Moldova’s opposition has found a creative way to skirt the EPC demonstration ban
Dozens of activists of a Moldovan opposition party walked around the capital Chisinau on Wednesday, wearing T-shirts printed with messages critical of President Maia Sandu intended for participants in the European Political Community (EPC) summit.
“Europe, if you support Maia Sandu, you also support: silencing the opposition by banning independent media; canceling free and fair elections; mass arrests targeting political opposition,” said the shirts, which were white and printed with red letters, front and back.

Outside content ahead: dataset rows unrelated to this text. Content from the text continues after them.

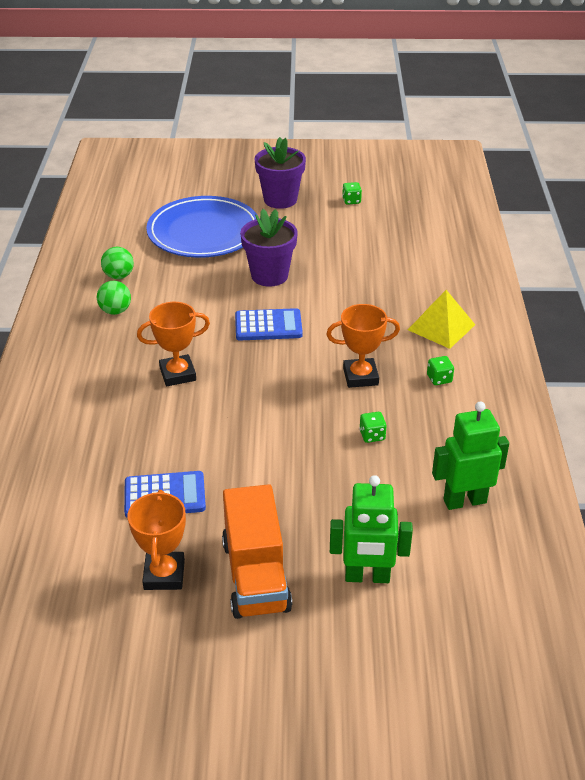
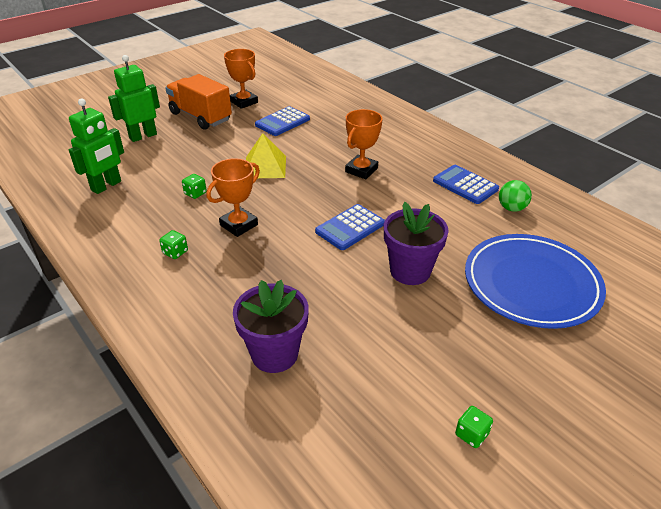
camera: 140 degrees right, 0 degrees up
green ball [97,281,131,315] -> blue calculator [433,165,499,204]
purple flower pot [255,137,306,209] -> purple flower pot moved to [233,280,309,373]
yellow pyramid [408,290,475,349] -> yellow pyramid moved to [246,133,286,178]

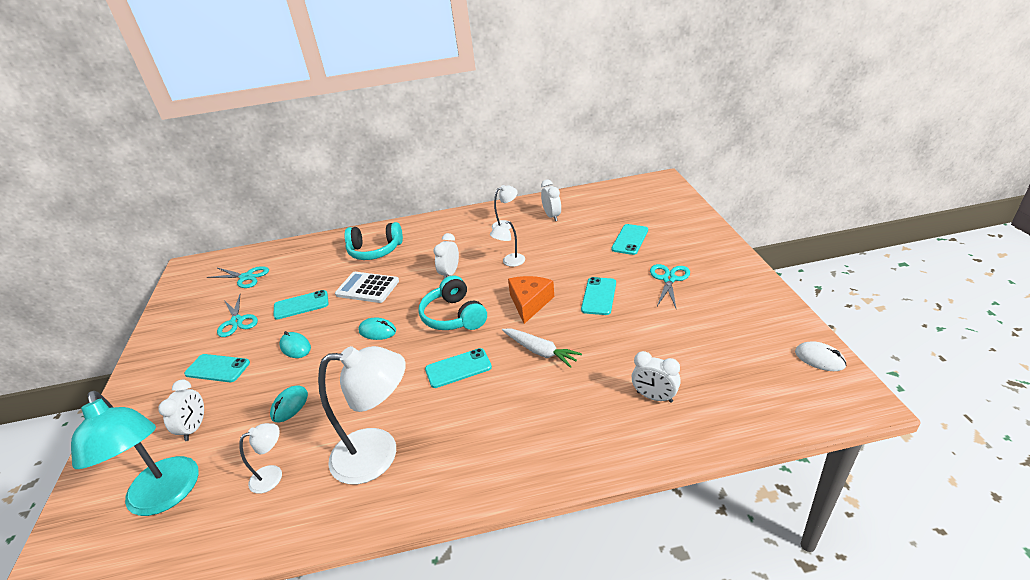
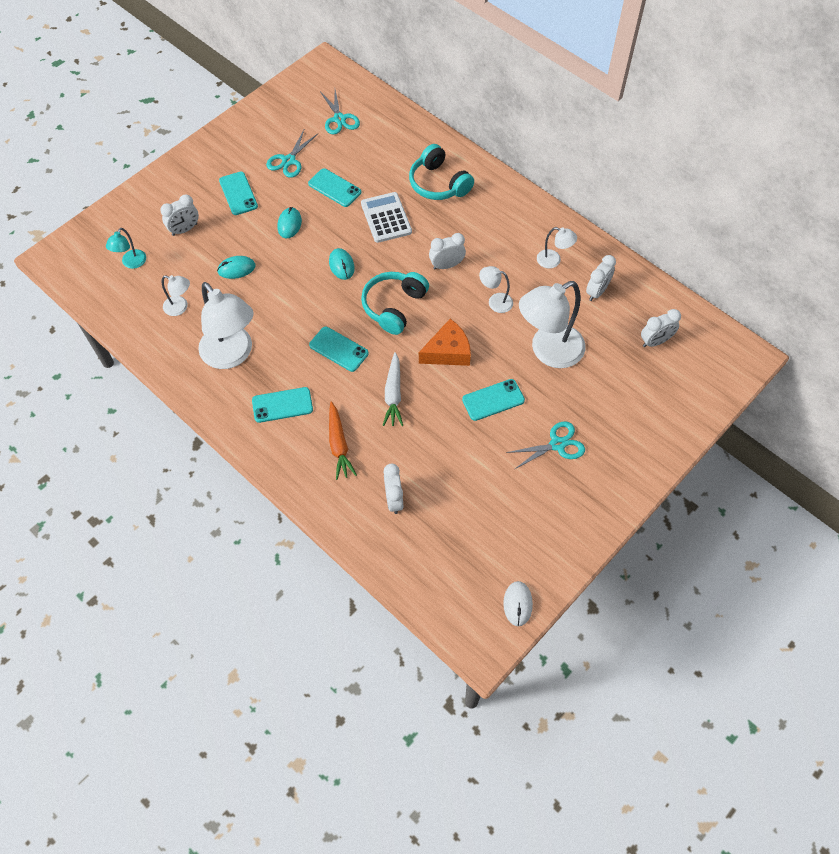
camera: 50 degrees right, 25 degrees up
turquoise lamp [71,391,199,516] -> turquoise lamp [106,228,146,269], size x0.48
turquoise phone [611,224,648,255] -> turquoise phone moved to [252,387,313,423]
none -> orange carrot [329,402,357,480]
none -> white lamp [519,281,586,368]
none -> white clock [641,309,681,347]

The activists wearing them seem to be part of the Shor political party, which Sandu has sought to ban. Its leader, Israeli-Moldovan national Ilan Shor, was recently hit by EU sanctions on Sandu’s request, for alleged “destabilizing” actions against her government.
Tweeting about the protest, Shor addressed EU leaders, telling them “the people of Moldova will show you the true colors of Sandu.”
Moldova is hosting the second-ever EPC summit starting on Thursday, drawing the leaders of 27 EU member states, senior Brussels officials, as well as 20 states currently outside the bloc. The former Soviet republic is not a member of the EU, but Sandu has applied for membership and is also aiming to join NATO.
Shor’s publicity stunt did not technically amount to a protest, as those were banned by Sandu’s government as part of security measures for the EPC summit. Several streets of Chisinau were cordoned off by yellow police tape, and Moldovan police shadowed the activists as they strolled through the capital.
“We asked them not to engage in any protests,” police spokeswoman Natalia Stati told the local outlet NewsMaker. “The mayor’s office has prohibited all protests during these days. The only thing the police asked for was that the citizens comply with this, nothing more.” The officers made no arrests, and did not demand anyone take their shirt off, Stati added.
Shor’s party advocates better relations between the former Soviet republic and Russia. Its candidate won the local elections for the parliament and governor in the autonomous region of Gagauzia, which the Moldovan government attempted to annul, alleging irregularities.
The EPC was established in 2022 as a policy coordination platform between the EU and other countries, with French President Emmanuel Macron citing the Ukraine conflict as the impetus. In addition to European countries that are not in the EU – such as the UK, Iceland, Norway and Switzerland – its membership includes former Soviet republics of Armenia, Azerbaijan, Georgia, and Ukraine.